The Taming of Demon Weed

     Are you a little shocked to find yourself reading a big story on medical cannabis in Bay Weekly? The spectrum on this topic flashes with opinions like a pinball machine when a high-scoring game’s in progress. So in case you’re uncomfortable, let me tell you what I’m thinking.

      In the first place, aren’t you a little curious? 

     We in the newspaper business are curious about everything. If you’ve happened to fall into conversation with one of us, you know that question will follow question until we’ve learned more about you, perhaps about some special aspect of your life, than even your family may know. As an only child I, for example, want to know all about your brothers and sisters. If you’re a twin, I’m more curious still. 

     I think it’s true of all of us, not just journalists, that things furthest from our experience draw us closer in curiosity.

     Forbidden things just may make us our most curious. 

     Marijuana has been forbidden in the United States for almost 82 years. For many of those illegal years, it’s been stigmatized as demon weed, an unpredictable drug that might cause you to behave in strange, even terrible ways.

     Really? Is that true? Or not true?

     With marijuana, we’re also dealing with the odd experience of metamorphosis. Suddenly something that was one thing is another. Caterpillars are butterflies. Black is white.

     Starting with California (that’s no surprise) in 1996, state after state changed its laws on ­marijuana, with Maryland jumping on the bandwagon in 2014, until now 32 states and the District of Columbia have decided that marijuana is a good drug.

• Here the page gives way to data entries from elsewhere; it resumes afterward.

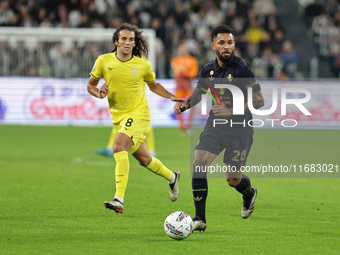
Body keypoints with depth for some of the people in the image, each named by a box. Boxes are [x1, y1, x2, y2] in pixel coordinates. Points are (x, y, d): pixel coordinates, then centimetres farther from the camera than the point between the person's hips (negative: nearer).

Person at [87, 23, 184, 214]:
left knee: (119, 147, -28)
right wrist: (99, 94, -13)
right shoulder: (104, 61, -2)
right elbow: (91, 85, 9)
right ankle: (171, 177, 45)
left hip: (138, 112, -4)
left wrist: (172, 97, 4)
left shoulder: (143, 65, -4)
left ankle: (119, 199, -33)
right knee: (144, 159, 14)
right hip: (118, 117, 4)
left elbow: (153, 85, 16)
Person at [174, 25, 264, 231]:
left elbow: (259, 101, -13)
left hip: (240, 129, -4)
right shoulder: (208, 70, 2)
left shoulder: (243, 69, -14)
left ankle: (249, 193, 38)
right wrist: (185, 105, 2)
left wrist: (231, 111, -21)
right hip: (215, 125, 4)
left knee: (233, 179, -1)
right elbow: (199, 92, 22)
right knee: (198, 165, -13)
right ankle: (200, 218, -5)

     Doesn’t that titillate your curiosity just a little?

     Suddenly, stores selling marijuana are opening all around us. Medical cannabis dispensaries, to adopt the new parlance, stretch from Allegany County to Cecil to Dorchester. In farms, production facilities and delivery trucks as well as dispensaries, this new reality is our neighbor. 

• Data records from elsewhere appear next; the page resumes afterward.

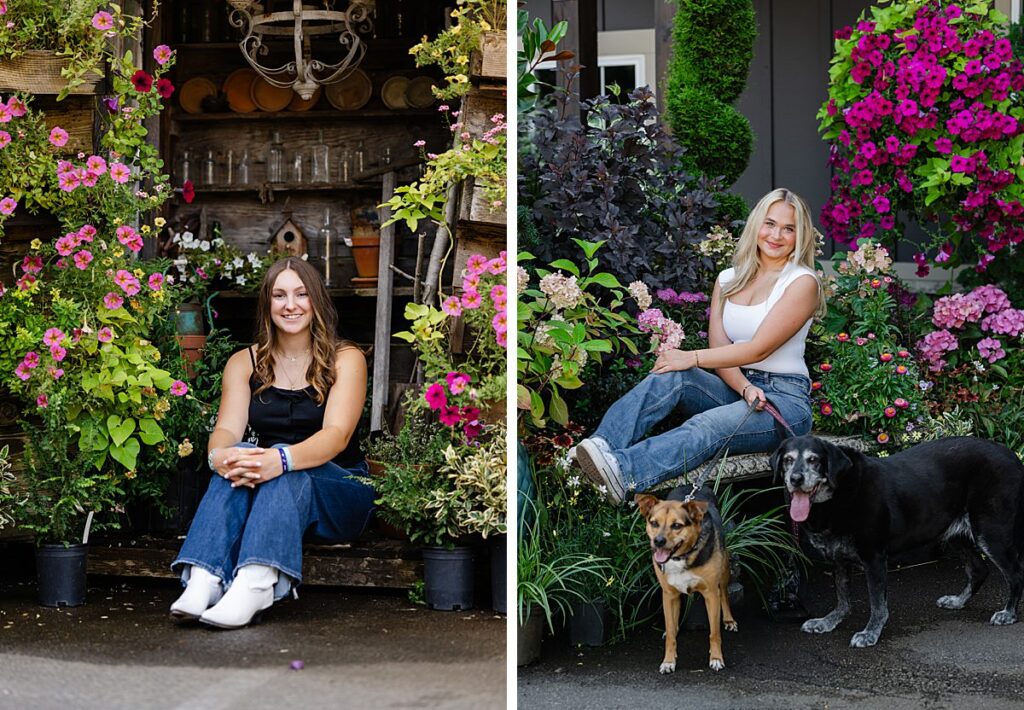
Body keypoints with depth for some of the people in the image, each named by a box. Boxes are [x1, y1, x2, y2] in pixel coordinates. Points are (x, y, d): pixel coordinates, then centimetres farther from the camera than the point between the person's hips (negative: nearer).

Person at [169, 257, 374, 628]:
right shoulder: (244, 362, 9)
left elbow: (337, 434, -17)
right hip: (262, 496, 2)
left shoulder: (345, 359, 0)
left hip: (338, 491, -2)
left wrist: (282, 460, -39)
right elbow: (227, 428, -6)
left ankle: (255, 583, -58)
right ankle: (204, 579, -51)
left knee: (289, 476, -35)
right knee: (238, 461, -31)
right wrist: (218, 455, -33)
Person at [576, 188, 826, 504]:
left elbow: (759, 349, -14)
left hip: (785, 398, -5)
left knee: (709, 425, -35)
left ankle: (625, 472, -58)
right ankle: (602, 445, -45)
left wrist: (693, 358, -17)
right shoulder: (728, 279, 13)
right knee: (670, 376, -25)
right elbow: (720, 347, 1)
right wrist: (746, 388, -18)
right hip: (733, 386, 5)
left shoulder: (802, 282, -5)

      That’s a second reason I wrote and you’re reading about medical marijuana. There’s wisdom in the principle that plain sight is the best hiding place. Looking into what’s so visible among us that it’s dismissed is one of our missions at Bay Weekly. We ask such questions as what’s happening with your stormwater … what’s the deal with all those clothing drop-off boxes that have sprung up in the mode of Planet Aid … and, upcoming for Earth Day, our 26th birthday, what’s really recyclable and what’s trash.

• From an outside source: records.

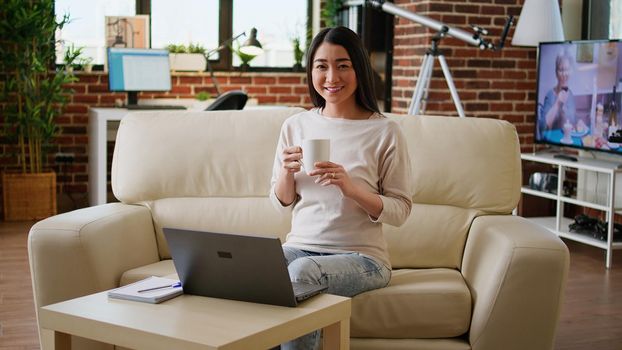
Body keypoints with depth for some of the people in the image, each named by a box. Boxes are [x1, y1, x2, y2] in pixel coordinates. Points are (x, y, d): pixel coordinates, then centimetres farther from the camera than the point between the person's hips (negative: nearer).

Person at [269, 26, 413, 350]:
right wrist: (286, 172, -9)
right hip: (300, 246, 3)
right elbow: (283, 204, 13)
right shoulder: (295, 125, 8)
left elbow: (400, 210, -4)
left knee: (301, 273, -34)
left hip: (360, 255, -3)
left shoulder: (385, 132, -5)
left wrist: (351, 188, -21)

     Maryland’s burgeoning medical cannabis industry — for that’s what it amounts to — falls smack into that category. Like it or not, it’s here. That makes us, its neighbors, responsible to learn what it’s all about. For whether marijuana is a danger or not, ignorance certainly is.

     One more thing about these new neighbors: They’re highly secretive. They keep their doors locked, and guards patrol the premises night and day. 

     Who doesn’t want to know what’s behind a closed door? 

     I do, and that was part of my motivation in seeing the patient certification that opens those doors to me.

     I hope you do want to know, because that’s where I take you in Pot-Shopping to Cure What Ails You. 

     As to what you’re likely to find in a new Maryland medical cannabis dispensary, I promise to satisfy your curiosity as well as can be done with words and a few pictures — no smell or taste tests here. I won’t steal my story’s thunder except to tell you it’s a lot more than you likely ever imagined. You know how America is: Give us a raw material, and we discover many things can be done with it. Dispensaries are not quite supermarkets; but they do style themselves as delis.

     Though idle curiosity is always good enough for me, it’s possible that you may be reading this story for better reasons. If you’re one of the many people seeking a way, or perhaps a better way, to cope with pain, I offer guidance through the process you can use to gain your own entry to a Maryland medical cannabis dispensary.

     What I can’t know or tell is whether marijuana is right for you. Even your doctor may not be able to give you that answer. The great uncharted territory of medical cannabis is who it will help, how and in what formulation. Even with the necessary doctor’s certification, if you enter that territory, you will be self-mediating.

     The law thinks it’s safe enough to try. Do you? That decision is largely up to you.